■ What you need to do ■
Set down the text of every entry, line by line, reproducing each line precisely as it appears.

■ Data for this exercise ■
------------------------

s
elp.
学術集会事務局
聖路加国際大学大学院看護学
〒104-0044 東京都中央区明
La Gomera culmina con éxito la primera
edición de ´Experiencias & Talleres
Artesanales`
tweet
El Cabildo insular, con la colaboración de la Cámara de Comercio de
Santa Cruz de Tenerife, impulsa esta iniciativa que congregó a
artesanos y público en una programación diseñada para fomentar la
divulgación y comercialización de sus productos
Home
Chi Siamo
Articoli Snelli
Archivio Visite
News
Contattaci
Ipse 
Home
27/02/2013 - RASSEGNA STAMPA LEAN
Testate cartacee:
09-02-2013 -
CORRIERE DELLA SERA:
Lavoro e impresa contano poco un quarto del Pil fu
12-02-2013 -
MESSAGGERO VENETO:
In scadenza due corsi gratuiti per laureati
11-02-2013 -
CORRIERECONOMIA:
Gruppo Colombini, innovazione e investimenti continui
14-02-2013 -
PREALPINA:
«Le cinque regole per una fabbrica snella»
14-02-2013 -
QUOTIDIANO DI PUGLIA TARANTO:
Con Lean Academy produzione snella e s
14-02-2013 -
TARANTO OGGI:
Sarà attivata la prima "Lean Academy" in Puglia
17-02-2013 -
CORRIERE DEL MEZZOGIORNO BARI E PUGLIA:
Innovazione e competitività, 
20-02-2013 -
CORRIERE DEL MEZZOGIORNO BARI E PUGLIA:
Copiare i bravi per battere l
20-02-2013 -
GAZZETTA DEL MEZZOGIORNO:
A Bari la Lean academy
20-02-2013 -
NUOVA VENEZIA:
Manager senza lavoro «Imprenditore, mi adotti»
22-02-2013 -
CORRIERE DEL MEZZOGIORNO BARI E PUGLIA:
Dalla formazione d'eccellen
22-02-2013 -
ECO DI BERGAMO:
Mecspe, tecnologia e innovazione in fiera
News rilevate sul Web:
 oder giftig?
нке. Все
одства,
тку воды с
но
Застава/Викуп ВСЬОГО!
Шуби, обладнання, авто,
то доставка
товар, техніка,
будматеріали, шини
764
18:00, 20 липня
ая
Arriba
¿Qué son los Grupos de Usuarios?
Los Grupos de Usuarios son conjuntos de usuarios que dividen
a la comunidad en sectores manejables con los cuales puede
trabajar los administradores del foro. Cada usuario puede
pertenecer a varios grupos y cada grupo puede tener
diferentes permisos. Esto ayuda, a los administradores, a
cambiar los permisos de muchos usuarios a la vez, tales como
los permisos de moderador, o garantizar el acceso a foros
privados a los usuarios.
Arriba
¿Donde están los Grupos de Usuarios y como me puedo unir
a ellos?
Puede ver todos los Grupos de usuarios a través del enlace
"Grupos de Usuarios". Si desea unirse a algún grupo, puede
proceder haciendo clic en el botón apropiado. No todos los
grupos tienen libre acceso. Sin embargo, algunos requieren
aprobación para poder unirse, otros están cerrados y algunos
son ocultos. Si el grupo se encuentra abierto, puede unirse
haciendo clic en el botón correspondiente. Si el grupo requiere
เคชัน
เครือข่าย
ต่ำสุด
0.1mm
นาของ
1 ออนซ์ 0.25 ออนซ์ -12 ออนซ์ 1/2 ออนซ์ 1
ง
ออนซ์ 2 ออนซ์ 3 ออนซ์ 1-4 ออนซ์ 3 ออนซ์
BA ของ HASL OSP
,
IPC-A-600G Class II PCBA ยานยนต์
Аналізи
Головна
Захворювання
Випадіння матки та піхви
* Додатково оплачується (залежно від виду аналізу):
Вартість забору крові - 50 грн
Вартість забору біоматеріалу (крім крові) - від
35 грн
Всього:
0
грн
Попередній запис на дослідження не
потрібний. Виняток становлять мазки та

------------------------

■ Task solution ■
s
elp.
学術集会事務局
聖路加国際大学大学院看護学
〒104-0044 東京都中央区明
La Gomera culmina con éxito la primera
edición de ´Experiencias & Talleres
Artesanales`
tweet
El Cabildo insular, con la colaboración de la Cámara de Comercio de
Santa Cruz de Tenerife, impulsa esta iniciativa que congregó a
artesanos y público en una programación diseñada para fomentar la
divulgación y comercialización de sus productos
Home
Chi Siamo
Articoli Snelli
Archivio Visite
News
Contattaci
Ipse 
Home
27/02/2013 - RASSEGNA STAMPA LEAN
Testate cartacee:
09-02-2013 -
CORRIERE DELLA SERA:
Lavoro e impresa contano poco un quarto del Pil fu
12-02-2013 -
MESSAGGERO VENETO:
In scadenza due corsi gratuiti per laureati
11-02-2013 -
CORRIERECONOMIA:
Gruppo Colombini, innovazione e investimenti continui
14-02-2013 -
PREALPINA:
«Le cinque regole per una fabbrica snella»
14-02-2013 -
QUOTIDIANO DI PUGLIA TARANTO:
Con Lean Academy produzione snella e s
14-02-2013 -
TARANTO OGGI:
Sarà attivata la prima "Lean Academy" in Puglia
17-02-2013 -
CORRIERE DEL MEZZOGIORNO BARI E PUGLIA:
Innovazione e competitività, 
20-02-2013 -
CORRIERE DEL MEZZOGIORNO BARI E PUGLIA:
Copiare i bravi per battere l
20-02-2013 -
GAZZETTA DEL MEZZOGIORNO:
A Bari la Lean academy
20-02-2013 -
NUOVA VENEZIA:
Manager senza lavoro «Imprenditore, mi adotti»
22-02-2013 -
CORRIERE DEL MEZZOGIORNO BARI E PUGLIA:
Dalla formazione d'eccellen
22-02-2013 -
ECO DI BERGAMO:
Mecspe, tecnologia e innovazione in fiera
News rilevate sul Web:
 oder giftig?
нке. Все
одства,
тку воды с
но
Застава/Викуп ВСЬОГО!
Шуби, обладнання, авто,
то доставка
товар, техніка,
будматеріали, шини
764
18:00, 20 липня
ая
Arriba
¿Qué son los Grupos de Usuarios?
Los Grupos de Usuarios son conjuntos de usuarios que dividen
a la comunidad en sectores manejables con los cuales puede
trabajar los administradores del foro. Cada usuario puede
pertenecer a varios grupos y cada grupo puede tener
diferentes permisos. Esto ayuda, a los administradores, a
cambiar los permisos de muchos usuarios a la vez, tales como
los permisos de moderador, o garantizar el acceso a foros
privados a los usuarios.
Arriba
¿Donde están los Grupos de Usuarios y como me puedo unir
a ellos?
Puede ver todos los Grupos de usuarios a través del enlace
"Grupos de Usuarios". Si desea unirse a algún grupo, puede
proceder haciendo clic en el botón apropiado. No todos los
grupos tienen libre acceso. Sin embargo, algunos requieren
aprobación para poder unirse, otros están cerrados y algunos
son ocultos. Si el grupo se encuentra abierto, puede unirse
haciendo clic en el botón correspondiente. Si el grupo requiere
เคชัน
เครือข่าย
ต่ำสุด
0.1mm
นาของ
1 ออนซ์ 0.25 ออนซ์ -12 ออนซ์ 1/2 ออนซ์ 1
ง
ออนซ์ 2 ออนซ์ 3 ออนซ์ 1-4 ออนซ์ 3 ออนซ์
BA ของ HASL OSP
,
IPC-A-600G Class II PCBA ยานยนต์
Аналізи
Головна
Захворювання
Випадіння матки та піхви
* Додатково оплачується (залежно від виду аналізу):
Вартість забору крові - 50 грн
Вартість забору біоматеріалу (крім крові) - від
35 грн
Всього:
0
грн
Попередній запис на дослідження не
потрібний. Виняток становлять мазки та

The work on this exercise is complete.